**BRIEF:**
Write back every line of the listing exactly, excluding images.

**** EXERCISE MATERIALS ****

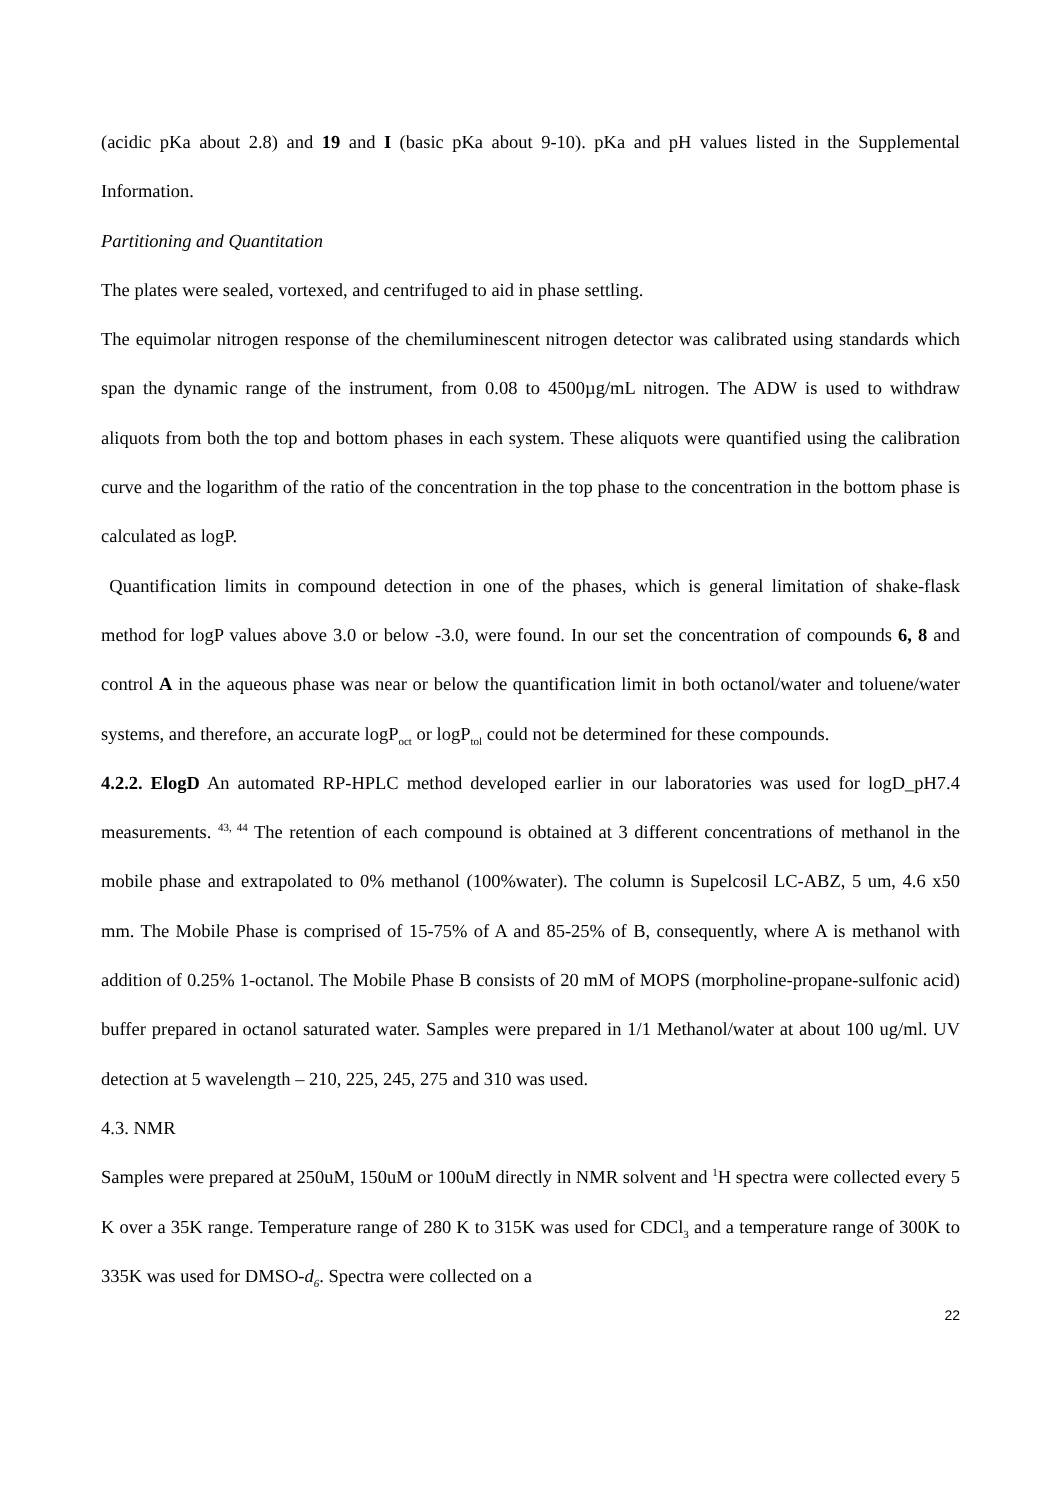(acidic pKa about 2.8) and 19 and I (basic pKa about 9-10). pKa and pH values listed in the Supplemental Information.
Partitioning and Quantitation
The plates were sealed, vortexed, and centrifuged to aid in phase settling.
The equimolar nitrogen response of the chemiluminescent nitrogen detector was calibrated using standards which span the dynamic range of the instrument, from 0.08 to 4500µg/mL nitrogen. The ADW is used to withdraw aliquots from both the top and bottom phases in each system. These aliquots were quantified using the calibration curve and the logarithm of the ratio of the concentration in the top phase to the concentration in the bottom phase is calculated as logP.
Quantification limits in compound detection in one of the phases, which is general limitation of shake-flask method for logP values above 3.0 or below -3.0, were found. In our set the concentration of compounds 6, 8 and control A in the aqueous phase was near or below the quantification limit in both octanol/water and toluene/water systems, and therefore, an accurate logP<sub>oct</sub> or logP<sub>tol</sub> could not be determined for these compounds.
4.2.2. ElogD An automated RP-HPLC method developed earlier in our laboratories was used for logD_pH7.4 measurements. <sup>43, 44</sup> The retention of each compound is obtained at 3 different concentrations of methanol in the mobile phase and extrapolated to 0% methanol (100%water). The column is Supelcosil LC-ABZ, 5 um, 4.6 x50 mm. The Mobile Phase is comprised of 15-75% of A and 85-25% of B, consequently, where A is methanol with addition of 0.25% 1-octanol. The Mobile Phase B consists of 20 mM of MOPS (morpholine-propane-sulfonic acid) buffer prepared in octanol saturated water. Samples were prepared in 1/1 Methanol/water at about 100 ug/ml. UV detection at 5 wavelength – 210, 225, 245, 275 and 310 was used.
4.3. NMR
Samples were prepared at 250uM, 150uM or 100uM directly in NMR solvent and <sup>1</sup>H spectra were collected every 5 K over a 35K range. Temperature range of 280 K to 315K was used for CDCl<sub>3</sub> and a temperature range of 300K to 335K was used for DMSO-d<sub>6</sub>. Spectra were collected on a
22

****

**RESPONSE TO THIS EXERCISE:**
(acidic pKa about 2.8) and 19 and I (basic pKa about 9-10). pKa and pH values listed in the Supplemental Information.
Partitioning and Quantitation
The plates were sealed, vortexed, and centrifuged to aid in phase settling.
The equimolar nitrogen response of the chemiluminescent nitrogen detector was calibrated using standards which span the dynamic range of the instrument, from 0.08 to 4500µg/mL nitrogen. The ADW is used to withdraw aliquots from both the top and bottom phases in each system. These aliquots were quantified using the calibration curve and the logarithm of the ratio of the concentration in the top phase to the concentration in the bottom phase is calculated as logP.
Quantification limits in compound detection in one of the phases, which is general limitation of shake-flask method for logP values above 3.0 or below -3.0, were found. In our set the concentration of compounds 6, 8 and control A in the aqueous phase was near or below the quantification limit in both octanol/water and toluene/water systems, and therefore, an accurate logP<sub>oct</sub> or logP<sub>tol</sub> could not be determined for these compounds.
4.2.2. ElogD An automated RP-HPLC method developed earlier in our laboratories was used for logD_pH7.4 measurements. <sup>43, 44</sup> The retention of each compound is obtained at 3 different concentrations of methanol in the mobile phase and extrapolated to 0% methanol (100%water). The column is Supelcosil LC-ABZ, 5 um, 4.6 x50 mm. The Mobile Phase is comprised of 15-75% of A and 85-25% of B, consequently, where A is methanol with addition of 0.25% 1-octanol. The Mobile Phase B consists of 20 mM of MOPS (morpholine-propane-sulfonic acid) buffer prepared in octanol saturated water. Samples were prepared in 1/1 Methanol/water at about 100 ug/ml. UV detection at 5 wavelength – 210, 225, 245, 275 and 310 was used.
4.3. NMR
Samples were prepared at 250uM, 150uM or 100uM directly in NMR solvent and <sup>1</sup>H spectra were collected every 5 K over a 35K range. Temperature range of 280 K to 315K was used for CDCl<sub>3</sub> and a temperature range of 300K to 335K was used for DMSO-d<sub>6</sub>. Spectra were collected on a
22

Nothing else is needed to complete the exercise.